Lesley grew up in Dundee and has always been fascinated with whales and the 19th century whaling industry, and with the local aftermath of their dramatic, often catastrophic encounter with this deeply strange, deeply ‘other’ environment.  

‘Much of my poetry is deeply rooted in the Angus landscape, both as subject and as a location from which to explore the wider northern coastline.’

‘My own reading and research and my travels to Iceland, Greenland and Svalbard – the end-points of the Dundee whalers’ journeys – have generated both poetry and prose, including the poem sequence ‘Beyond the Map’ (Mariscat, 2012) which reimagines the journey of the east coast whalers to Orkney and Shetland and on into the polar seas. 

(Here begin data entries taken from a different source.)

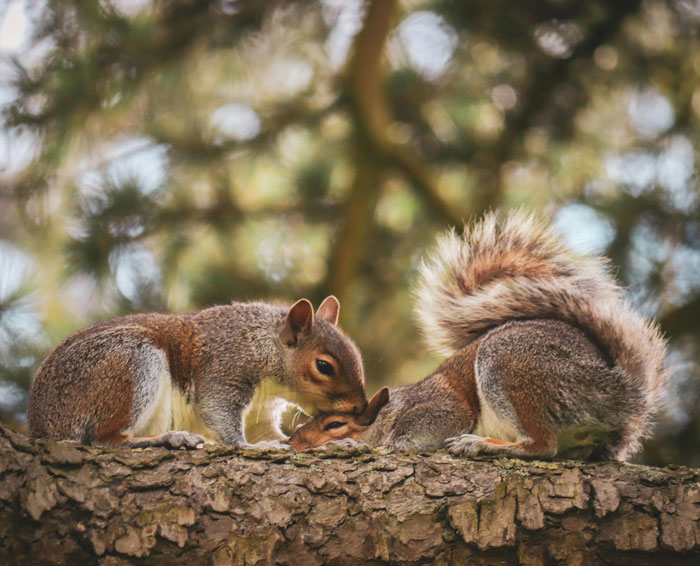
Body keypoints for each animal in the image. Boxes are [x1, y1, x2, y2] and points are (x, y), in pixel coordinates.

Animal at [28, 296, 367, 448]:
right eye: (323, 366)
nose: (361, 408)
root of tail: (42, 424)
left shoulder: (261, 412)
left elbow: (276, 434)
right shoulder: (225, 367)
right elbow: (218, 410)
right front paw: (249, 446)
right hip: (132, 361)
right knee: (104, 439)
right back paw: (169, 437)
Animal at [289, 211, 669, 461]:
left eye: (335, 424)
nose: (293, 443)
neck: (391, 410)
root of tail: (622, 394)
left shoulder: (440, 410)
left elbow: (405, 440)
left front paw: (354, 445)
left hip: (512, 368)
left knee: (542, 446)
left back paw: (479, 443)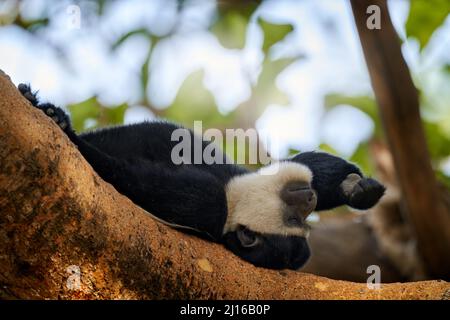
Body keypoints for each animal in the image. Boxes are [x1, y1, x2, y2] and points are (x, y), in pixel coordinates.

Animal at [19, 83, 384, 270]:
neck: (234, 198)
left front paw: (72, 138)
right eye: (296, 216)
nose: (308, 198)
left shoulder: (206, 204)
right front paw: (356, 188)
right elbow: (301, 164)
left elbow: (130, 178)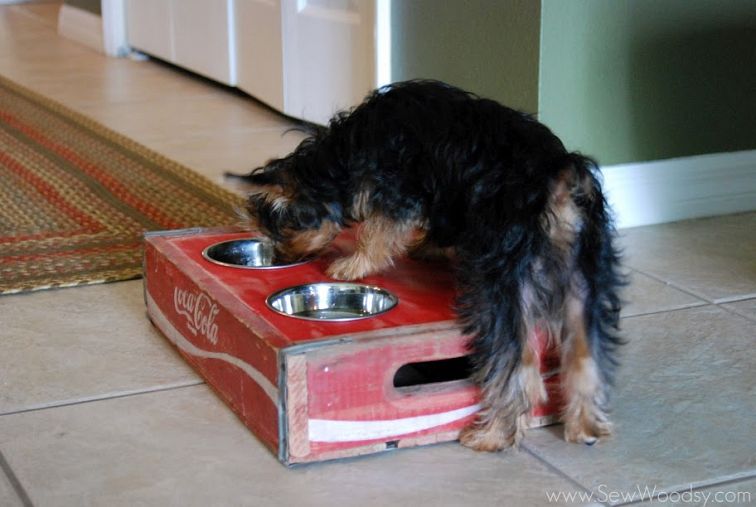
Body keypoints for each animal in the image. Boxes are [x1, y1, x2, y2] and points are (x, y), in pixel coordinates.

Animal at [233, 79, 624, 452]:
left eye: (279, 231)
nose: (280, 260)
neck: (343, 152)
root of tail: (557, 176)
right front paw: (428, 247)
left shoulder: (395, 187)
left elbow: (380, 230)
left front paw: (354, 264)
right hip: (583, 274)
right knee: (585, 353)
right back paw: (585, 428)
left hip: (504, 280)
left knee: (520, 367)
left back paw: (493, 436)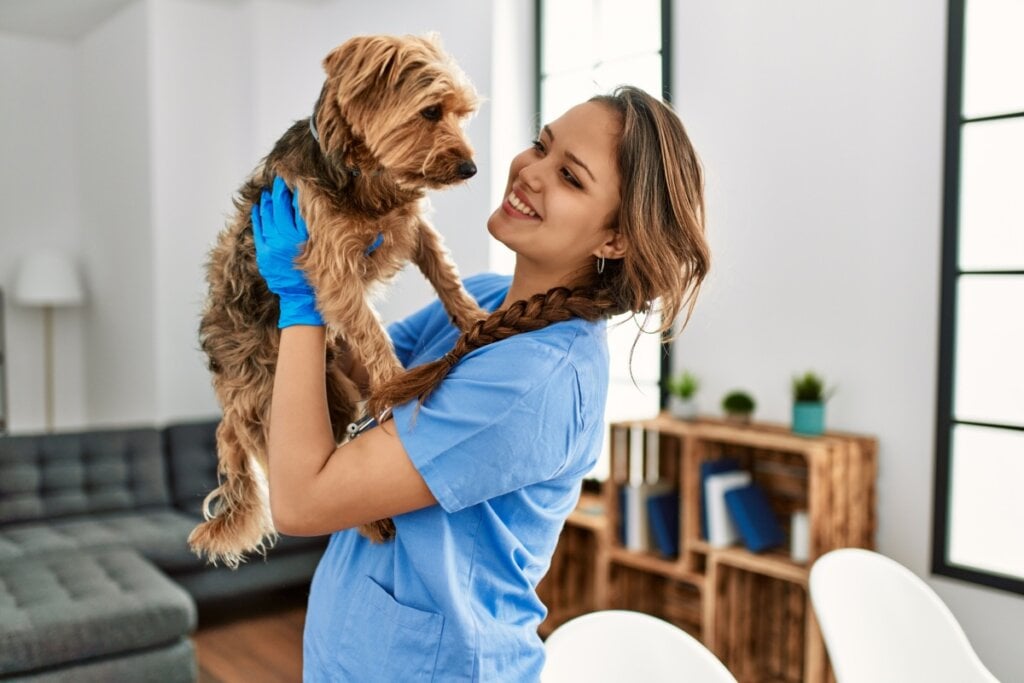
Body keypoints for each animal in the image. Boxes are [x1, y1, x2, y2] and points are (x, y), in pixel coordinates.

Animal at [191, 33, 487, 565]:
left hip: (335, 389)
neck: (367, 174)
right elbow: (368, 328)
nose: (471, 168)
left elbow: (445, 273)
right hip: (284, 403)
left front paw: (474, 318)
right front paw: (396, 382)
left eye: (461, 113)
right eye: (431, 111)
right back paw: (374, 522)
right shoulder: (331, 265)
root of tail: (227, 401)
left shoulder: (412, 226)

These interests coincide directly with themes that Katherine and Alex have been exploring in their own compositions and performances.  Clarinettist and improviser Alex South is currently carrying out doctoral research into the relationship between humpback whale song and human music at the University of St Andrews and the Royal Conservatoire of Scotland. Recent solo and ensemble performances have included notated and improvised music for clarinets and electronics inspired by whale and birdsong, as well as humpback whale recordings played in multi-channel immersive sound. His piece “Air Out Of The Night” was performed by Glasgow Improvisers Orchestra in last year’s GIOfest.

Katherine Wren has been a full-time member of the Royal Scottish National Orchestra since 1998. In 2016 Katherine founded Nordic Viola, a flexible ensemble specialising in contemporary and traditional music from the North Atlantic. She has worked with many musicians around the North Atlantic and memorable performances include an improvised concert in Reykjavik’s premier new music venue, Mengi, with East Iceland resident and former GIO member, Charles Ross. Katherine has also commissioned new works by emerging composers inspired by landscapes, history and the culture of the Far North. She was shortlisted in 2019 and 2020 for the Scottish Awards for New Music “Making It Happen” category. In 2020 she received a special commendation in the Salomon Prize, awarded by the RPS and ABO to orchestral musicians who have not only shone musically but made a remarkable contribution to the life of their orchestra, its audience and community. 

At one level, whale song provides a bridge between the human and the non-human; responding to its melodic patterns and its expressiveness gives us a way to imagine ourselves into worlds beyond our own temperate zone. This opens up the idea of music and sound as they create and structure our own landscape – from the rhythms and vowels of local language to bird song, fragmented archive ‘voices’ and even the hum of pylons. It also invites us to explore the legacy of musical response to the north, from the heritage of songs and fiddle tunes as they are carried by the whalers, to contemporary compositions which reinterpret and relocate this material.

For this performance, Katherine and Alex have composed new pieces around poems from Lesley’s most recent collection, Disappearance (Shearsman 2020).